Jayela and Mae’s place was only a few miles from mine, both of us on the outskirts of Providence in more affordable housing than the center, where all the really big residences were. I fought to keep my focus on driving. Foot on the gas. Turn the wheel. Stop at red lights. I forced my attention to all those things I normally did automatically. And when that didn’t fully occupy a mind that wanted to scream in agony, I brought my focus inward.

Breathe in, breathe out.

Eyes forward.

Don’t think.

The swarm of cop cars was expected but still out of place, and I pulled in so haphazardly one tire ended up on the sidewalk.

Jayela would have given me shit for that.

Blindly, I stumbled out of the car toward the lobby of her apartment building. I couldn’t take in their faces, but the officers stationed at the door stepped aside once they saw me coming, so I must have known them. The elevator to her apartment was always slow, so I took the stairs two at a time, my heavy footstep echoing around the empty stairwell until I burst out onto Jayela’s floor.

More people. Officers. Civilians. I passed them all in a blur until a hand reached out and grabbed me.
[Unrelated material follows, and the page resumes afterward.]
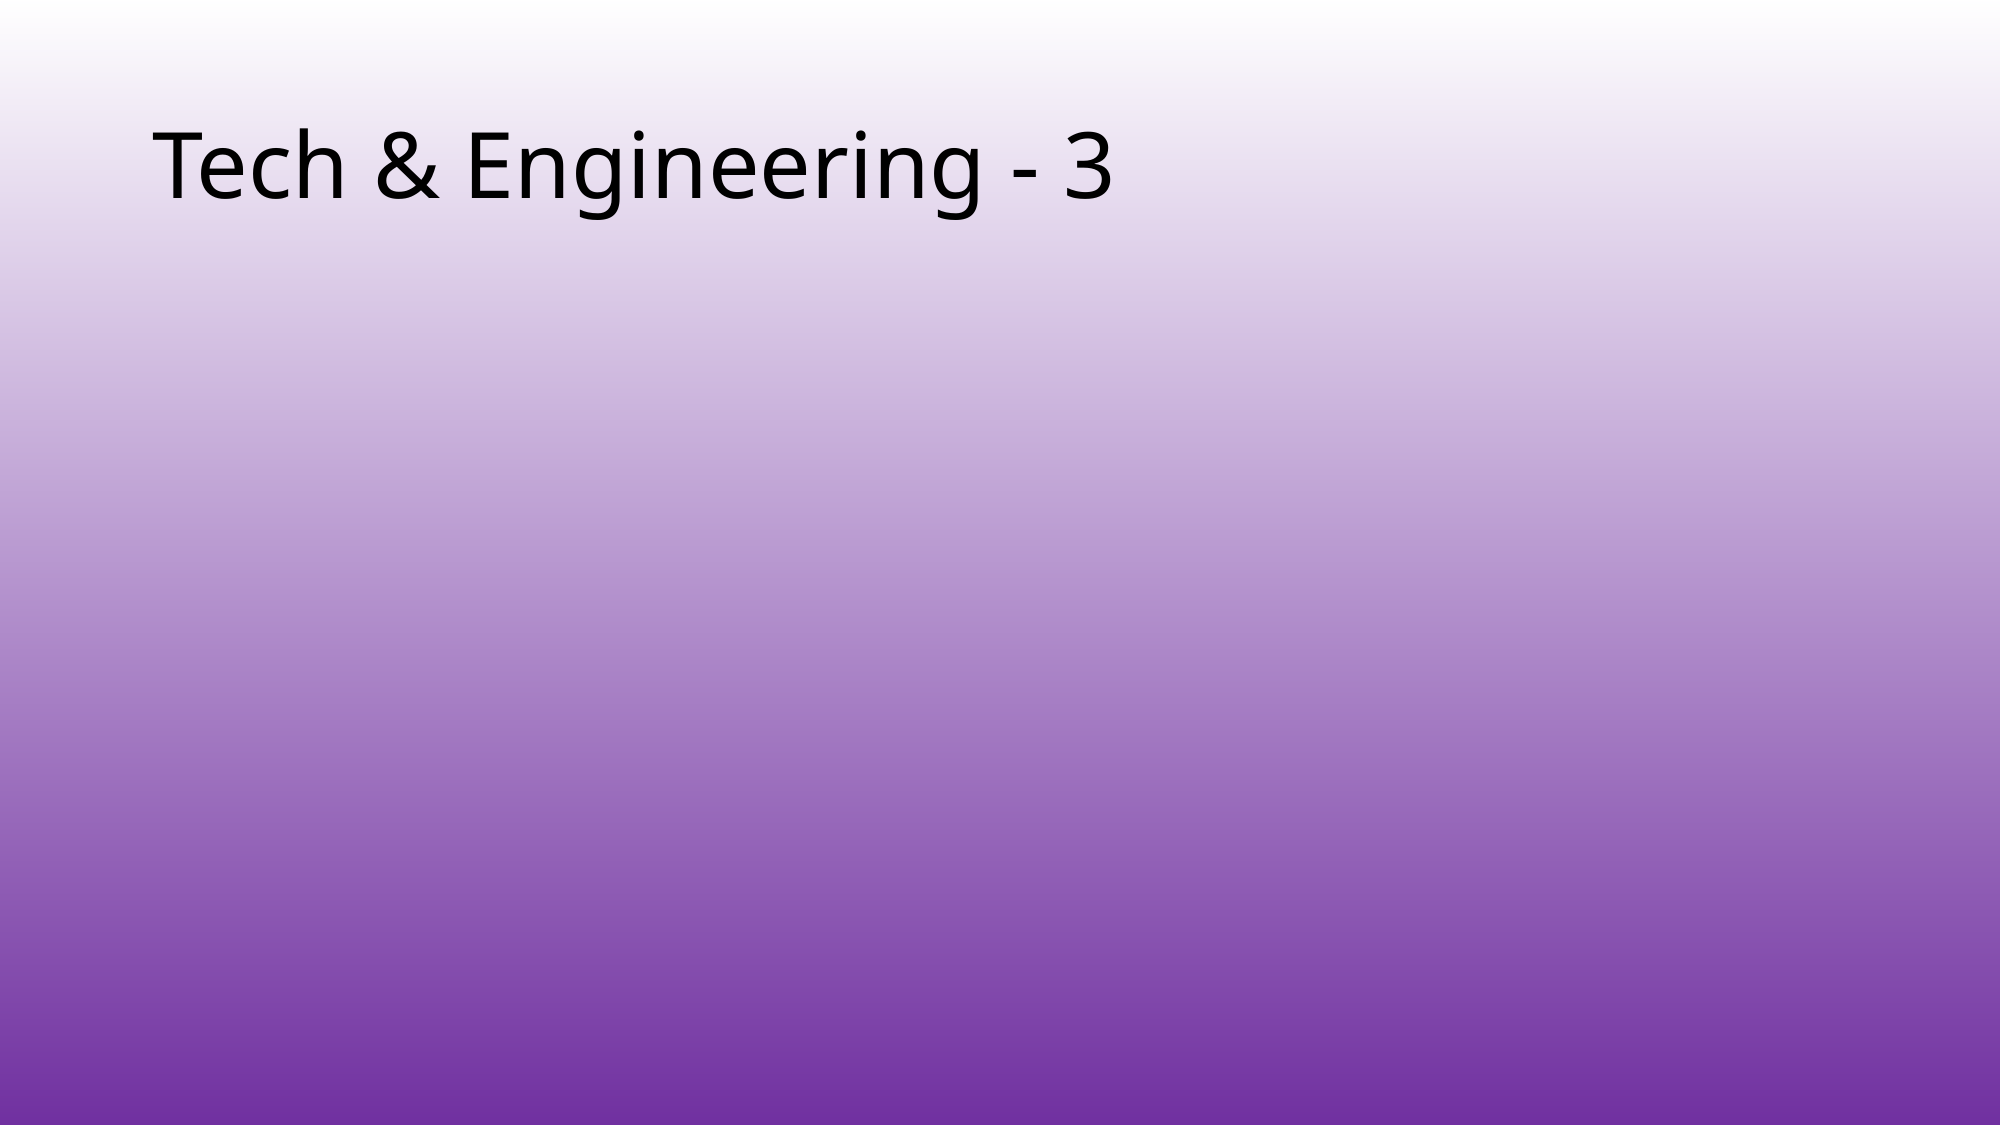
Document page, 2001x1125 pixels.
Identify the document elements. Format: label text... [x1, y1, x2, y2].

title Tech & Engineering - 3 [137, 59, 1863, 278]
“Boston! Wait, what’s going on?”

I looked down at the small woman and then at the taller man beside her. I took me a second to realize I knew them. Tori and Will, Mae’s best friends. My friends, too.

Fear turned Tori’s eyes wide, and her fingers trembled around my arm. She looked at me like civilians often did, searching for reassurance that everything was going to be okay.

I couldn’t give her that.

I shook her off and pushed my way inside the apartment.

“Boston…” The officer who stood in the middle of Jayela’s neat living room didn’t fit. He wasn’t one of the people we hung out with, drinking and playing stupid card games until the early hours of the morning around the low coffee table. He was the sort of friend we said hi to at the station, then didn’t really think about until the next time we ran into him.

“Where?” I demanded.

He bit his lip. “Bedroom. But wait, I don’t think—”

A scream cut him off.

I didn’t think. I just pounded down the hall and burst into Jayela’s bedroom, stopping dead in the doorway.

My knees buckled. Bile rose in my throat, threatening to choke me. I almost wished it would because I would have welcomed the chance to pass out.

I’d seen dead bodies many a time. It was a staple of my job, especially in an area like this, where rich met poor and crime was high.